Er möchte nicht einen "lahmen Kommunikationskanal" sondern mehrere nutzen, das schafft man nur über Loadbalancing.


----------



## chmee (8. November 2008)

Wikipedia:


> ..wo sehr viele Clients eine hohe Anfragendichte erzeugen..



Kalle : Sei mir bitte nicht böse, dass ich Deine Meinung immer noch nicht teile  

Beispiel :
Rechner A stellt *eine* Anfrage, ob er Datei X haben möchte, jene ist 250MB groß. In einem 100MBit-Netzwerk wäre die Übertragungsrate irgendwo bei 11MB/sek. Bei Loadbalancing würde jener Server darauf ansprechen, deren Last niedriger ist, diese Datei zur Verfügung stellen und senden (auf dem Kabel, das weniger ausgelastet ist). Dabei würde sich aber die Transferrate nicht erhöhen. Interessant wäre die Hardware. Unter dem Begriff Port Trunking versteht man das Zusammenfassen von mehreren Switch-Ports zu einem Datenkanal. Wichtiger noch ist der Begriff Link Aggregation.

mfg chmee


----------



## kalle123456 (8. November 2008)

Bin dir nicht böse , weil wir das Selbe meinen.
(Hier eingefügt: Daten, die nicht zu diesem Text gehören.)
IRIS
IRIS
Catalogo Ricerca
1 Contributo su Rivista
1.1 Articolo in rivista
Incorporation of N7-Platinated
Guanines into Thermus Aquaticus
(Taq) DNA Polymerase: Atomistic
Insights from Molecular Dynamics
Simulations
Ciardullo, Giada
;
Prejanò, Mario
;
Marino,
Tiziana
Habe mal die Stelle aus Wikipedia kopiert...



> Andere Bezeichnungen [Bearbeiten]
> 
> Obwohl es Inkompatibilitäten und technische Unterschiede gibt, werden (je nach Hersteller oder Kontext) für die Bündelung von Ethernet-Schnittstellen folgende Ausdrücke als Synonyme benutzt:
> 
> ...


----------



## chmee (8. November 2008)

Das ist wohl die Erklärung allen Übels  Juhuu. 

mfg chmee


----------